Data records:
— start —
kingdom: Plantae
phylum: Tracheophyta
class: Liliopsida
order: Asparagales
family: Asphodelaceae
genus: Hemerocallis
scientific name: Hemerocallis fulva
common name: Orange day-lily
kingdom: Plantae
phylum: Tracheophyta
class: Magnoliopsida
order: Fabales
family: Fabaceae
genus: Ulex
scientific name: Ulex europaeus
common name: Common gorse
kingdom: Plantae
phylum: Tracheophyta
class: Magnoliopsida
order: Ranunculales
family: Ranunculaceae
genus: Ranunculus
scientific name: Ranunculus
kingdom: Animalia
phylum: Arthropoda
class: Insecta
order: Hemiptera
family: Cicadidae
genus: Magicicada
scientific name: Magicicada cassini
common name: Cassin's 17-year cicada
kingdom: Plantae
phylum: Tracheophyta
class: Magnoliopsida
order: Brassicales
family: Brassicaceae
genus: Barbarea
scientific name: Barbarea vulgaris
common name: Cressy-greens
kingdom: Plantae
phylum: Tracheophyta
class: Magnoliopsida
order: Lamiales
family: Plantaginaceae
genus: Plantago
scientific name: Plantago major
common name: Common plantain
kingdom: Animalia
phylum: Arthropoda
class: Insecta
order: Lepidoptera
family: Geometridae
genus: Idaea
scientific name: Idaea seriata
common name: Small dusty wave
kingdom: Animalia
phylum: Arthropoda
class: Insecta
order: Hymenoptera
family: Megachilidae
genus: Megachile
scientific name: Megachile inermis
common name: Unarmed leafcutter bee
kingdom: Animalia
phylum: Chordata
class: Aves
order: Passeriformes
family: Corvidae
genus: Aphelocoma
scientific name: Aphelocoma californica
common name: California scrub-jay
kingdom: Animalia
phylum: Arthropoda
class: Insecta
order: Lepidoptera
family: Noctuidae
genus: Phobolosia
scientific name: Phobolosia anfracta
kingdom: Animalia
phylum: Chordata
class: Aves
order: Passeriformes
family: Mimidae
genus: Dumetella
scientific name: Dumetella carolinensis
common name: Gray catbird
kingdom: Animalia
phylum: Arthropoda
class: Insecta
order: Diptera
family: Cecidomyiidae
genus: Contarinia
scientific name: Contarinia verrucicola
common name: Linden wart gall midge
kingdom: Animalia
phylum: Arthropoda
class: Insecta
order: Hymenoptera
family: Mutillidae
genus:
— end —
To do:
Echo each of the lines above without any changes.

Task answer:
kingdom: Plantae
phylum: Tracheophyta
class: Liliopsida
order: Asparagales
family: Asphodelaceae
genus: Hemerocallis
scientific name: Hemerocallis fulva
common name: Orange day-lily
kingdom: Plantae
phylum: Tracheophyta
class: Magnoliopsida
order: Fabales
family: Fabaceae
genus: Ulex
scientific name: Ulex europaeus
common name: Common gorse
kingdom: Plantae
phylum: Tracheophyta
class: Magnoliopsida
order: Ranunculales
family: Ranunculaceae
genus: Ranunculus
scientific name: Ranunculus
kingdom: Animalia
phylum: Arthropoda
class: Insecta
order: Hemiptera
family: Cicadidae
genus: Magicicada
scientific name: Magicicada cassini
common name: Cassin's 17-year cicada
kingdom: Plantae
phylum: Tracheophyta
class: Magnoliopsida
order: Brassicales
family: Brassicaceae
genus: Barbarea
scientific name: Barbarea vulgaris
common name: Cressy-greens
kingdom: Plantae
phylum: Tracheophyta
class: Magnoliopsida
order: Lamiales
family: Plantaginaceae
genus: Plantago
scientific name: Plantago major
common name: Common plantain
kingdom: Animalia
phylum: Arthropoda
class: Insecta
order: Lepidoptera
family: Geometridae
genus: Idaea
scientific name: Idaea seriata
common name: Small dusty wave
kingdom: Animalia
phylum: Arthropoda
class: Insecta
order: Hymenoptera
family: Megachilidae
genus: Megachile
scientific name: Megachile inermis
common name: Unarmed leafcutter bee
kingdom: Animalia
phylum: Chordata
class: Aves
order: Passeriformes
family: Corvidae
genus: Aphelocoma
scientific name: Aphelocoma californica
common name: California scrub-jay
kingdom: Animalia
phylum: Arthropoda
class: Insecta
order: Lepidoptera
family: Noctuidae
genus: Phobolosia
scientific name: Phobolosia anfracta
kingdom: Animalia
phylum: Chordata
class: Aves
order: Passeriformes
family: Mimidae
genus: Dumetella
scientific name: Dumetella carolinensis
common name: Gray catbird
kingdom: Animalia
phylum: Arthropoda
class: Insecta
order: Diptera
family: Cecidomyiidae
genus: Contarinia
scientific name: Contarinia verrucicola
common name: Linden wart gall midge
kingdom: Animalia
phylum: Arthropoda
class: Insecta
order: Hymenoptera
family: Mutillidae
genus:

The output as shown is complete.